For what it’s worth, however, the attacks on the new rules mainly involve the three C’s: conspiracy, cost and China. That is, right-wingers claim that there isn’t any global warming, that it’s all a hoax promulgated by thousands of scientists around the world; that taking action to limit greenhouse gas emissions would devastate the economy; and that, anyway, U.S. policy can’t accomplish anything because China will just go on spewing stuff into the atmosphere.

I don’t want to say much about the conspiracy theorizing, except to point out that any attempt to make sense of current American politics must take into account this particular indicator of the Republican Party’s descent into madness. There is, however, a lot to say about both the cost and China issues.

Richard (RJ) Eskow: Obama Could Appoint a ‘People’s Fed’ Board — and Transform the Economy

The Board of Governors of the Federal Reserve was created to represent the economic sectors and portions of our population most directly affected by the central bank’s actions. Instead it’s comprised almost entirely of economists and lawyers who are associated with Northeastern institutions and the Washington, D.C., political class.

With the current vacancies on the Board, President Obama has a chance to change that. He has an opportunity to shift the Fed’s direction in a way that would be both economically transformative and politically popular. He has an opportunity to make the central bank an institution which reflects and serves the people who created it.

It’s also what the law requires.

Mary Bottari and Jay Riestenberg: Who Is Behind the National Right to Work Committee and Its Anti-Union Crusade?

As the U.S. Supreme Court’s 2014 session comes to a close, one of the major cases left for a decision is Harris vs. Quinn, which could affect millions of public sector workers in the United States.

The case originates in Illinois, where home health care workers have been successfully organized by public sector unions. Now, a small group of these workers, represented by lawyers from the National Right to Work Legal Defense Foundation, have sued and their lawyers contend that the agency fees, or the fair share dues that even non-union members of a bargaining unit are required to pay to unions that bargain for higher wages on their behalf, violate the First Amendment. Agency fees are barred in so-called “right to work” states, which have much less unionization and lower wages and benefits.

Robert Reich: Seattle is Right

By raising its minimum wage to $15, Seattle is leading a long-overdue movement toward a living wage. Most minimum wage workers aren’t teenagers these days. They’re major breadwinners who need a higher minimum wage in order to keep their families out of poverty.

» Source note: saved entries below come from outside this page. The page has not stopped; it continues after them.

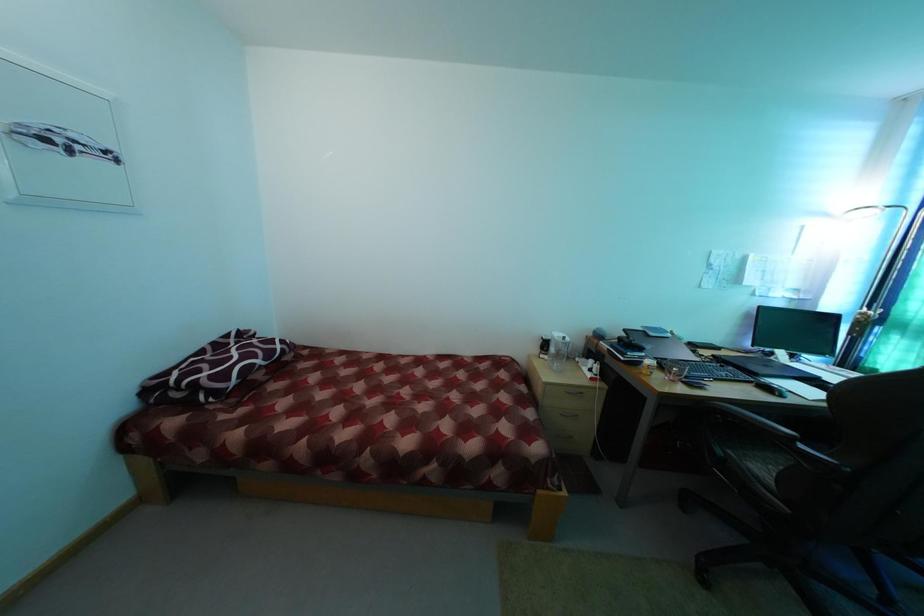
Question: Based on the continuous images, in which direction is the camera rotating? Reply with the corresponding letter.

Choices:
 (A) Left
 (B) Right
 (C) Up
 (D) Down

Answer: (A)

Across America, the ranks of the working poor are growing. While low-paying industries such as retail and food preparation accounted for 22 percent of the jobs lost in the Great Recession, they’ve generated 44 percent of the jobs added since then, according to a recent report from the National Employment Law Project. Last February, the Congressional Budget Office estimated that raising the national minimum wage from $7.25 to $10.10 would lift 900,000 people out of poverty.

Seattle estimates almost a fourth of its workers now earn below $15 an hour. That translates into about $31,000 a year for a full-time worker. In a high-cost city like Seattle, that’s barely enough to support a family.